The only thing I can think of, is for some reason I wanted to change the name of promotions
to promos
, then the solution would be useful because I would only need to make the following change and :find_by_promo_type
will still work for Game
class Game < ActiveRecord::Base
has_many :promos
delegate :find_by_promo_type, :to => :promos
end
The only thing is, I believe this argument is flawed. If I were to change a models name, I would also have to refactor code in many other places that don't even break the Law of Demeter. It's hard to believe that this is all the Law of Demeter can accomplish in regards to this example.
Can somebody please help me understand this.
Upvotes: 4
Views: 1553
Reputation: 251
Using delegate
can have the advantage of abstracting the implementation of how something is done. In your example, it's not so much about allowing you to change the name of promotions
to promos
. It's about being very purposeful about what you expose to the "outside world", or, the API of your object. Objects that talk to Game
shouldn't need to know that you're using another ActiveRecord model to retrieve associated Promotions
. It can add unnecessary coupling.
All LoD violations aren't necessarily bad, but they can act as a code smell, and you should take pause when you see them. You need to balance the cost of removing the LoD violation against the potential cost and likelihood of change to your object's API.
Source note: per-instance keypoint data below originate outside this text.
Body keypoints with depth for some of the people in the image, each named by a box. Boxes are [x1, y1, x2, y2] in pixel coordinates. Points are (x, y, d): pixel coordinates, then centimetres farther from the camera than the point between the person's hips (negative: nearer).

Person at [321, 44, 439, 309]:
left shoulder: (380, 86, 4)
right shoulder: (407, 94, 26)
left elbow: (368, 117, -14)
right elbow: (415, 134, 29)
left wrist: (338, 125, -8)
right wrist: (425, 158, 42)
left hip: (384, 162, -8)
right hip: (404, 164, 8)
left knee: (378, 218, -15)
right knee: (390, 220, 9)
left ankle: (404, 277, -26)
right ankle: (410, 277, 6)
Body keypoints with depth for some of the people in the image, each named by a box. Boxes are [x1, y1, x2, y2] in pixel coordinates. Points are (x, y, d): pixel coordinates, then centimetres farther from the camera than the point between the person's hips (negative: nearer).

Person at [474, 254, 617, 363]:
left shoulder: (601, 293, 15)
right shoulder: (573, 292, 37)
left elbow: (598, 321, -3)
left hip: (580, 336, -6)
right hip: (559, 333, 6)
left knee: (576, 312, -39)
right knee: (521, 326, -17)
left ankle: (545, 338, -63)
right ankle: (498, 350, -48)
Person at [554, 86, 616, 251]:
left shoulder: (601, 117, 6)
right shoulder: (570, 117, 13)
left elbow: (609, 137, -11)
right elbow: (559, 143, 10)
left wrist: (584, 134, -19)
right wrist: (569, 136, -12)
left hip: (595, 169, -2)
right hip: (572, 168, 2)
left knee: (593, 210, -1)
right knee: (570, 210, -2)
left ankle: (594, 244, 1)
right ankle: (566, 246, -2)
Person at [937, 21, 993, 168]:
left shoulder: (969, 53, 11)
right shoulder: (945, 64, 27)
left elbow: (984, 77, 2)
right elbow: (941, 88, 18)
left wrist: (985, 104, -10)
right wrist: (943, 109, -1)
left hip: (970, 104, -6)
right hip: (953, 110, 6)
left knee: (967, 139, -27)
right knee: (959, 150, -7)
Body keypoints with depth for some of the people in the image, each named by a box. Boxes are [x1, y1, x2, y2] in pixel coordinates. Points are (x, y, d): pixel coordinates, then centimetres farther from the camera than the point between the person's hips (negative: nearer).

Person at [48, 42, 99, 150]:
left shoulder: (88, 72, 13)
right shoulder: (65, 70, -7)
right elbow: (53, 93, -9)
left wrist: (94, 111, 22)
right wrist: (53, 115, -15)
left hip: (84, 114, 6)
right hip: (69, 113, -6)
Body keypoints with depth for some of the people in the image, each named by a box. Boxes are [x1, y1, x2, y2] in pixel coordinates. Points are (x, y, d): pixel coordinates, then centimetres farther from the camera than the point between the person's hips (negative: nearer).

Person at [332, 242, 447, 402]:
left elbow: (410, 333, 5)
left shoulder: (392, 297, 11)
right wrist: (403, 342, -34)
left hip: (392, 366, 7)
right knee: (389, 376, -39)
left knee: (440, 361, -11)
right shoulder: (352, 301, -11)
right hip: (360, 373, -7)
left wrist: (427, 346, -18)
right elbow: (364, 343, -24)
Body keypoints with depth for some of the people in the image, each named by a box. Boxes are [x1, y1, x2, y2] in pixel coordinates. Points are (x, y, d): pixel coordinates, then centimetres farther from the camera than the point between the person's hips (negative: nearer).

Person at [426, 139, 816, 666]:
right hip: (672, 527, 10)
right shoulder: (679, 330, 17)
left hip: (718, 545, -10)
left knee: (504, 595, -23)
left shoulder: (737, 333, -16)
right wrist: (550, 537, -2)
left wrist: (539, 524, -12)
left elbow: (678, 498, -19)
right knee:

I would highly recommend reading Chapter 4 of Practical Object-Oriented Design in Ruby: An Agile Primer by Sandi Metz. It covers this subject very well and states that: "Using delegation to hide tight coupling is not the same as decoupling the code."
In your case, you may want to think about it more from the perspective of the caller and what message it should be sending to Game
. Maybe it should just be calling Game.cross_promotions
instead of reaching into Game
to call a method on another object, regardless if it's delegated or not.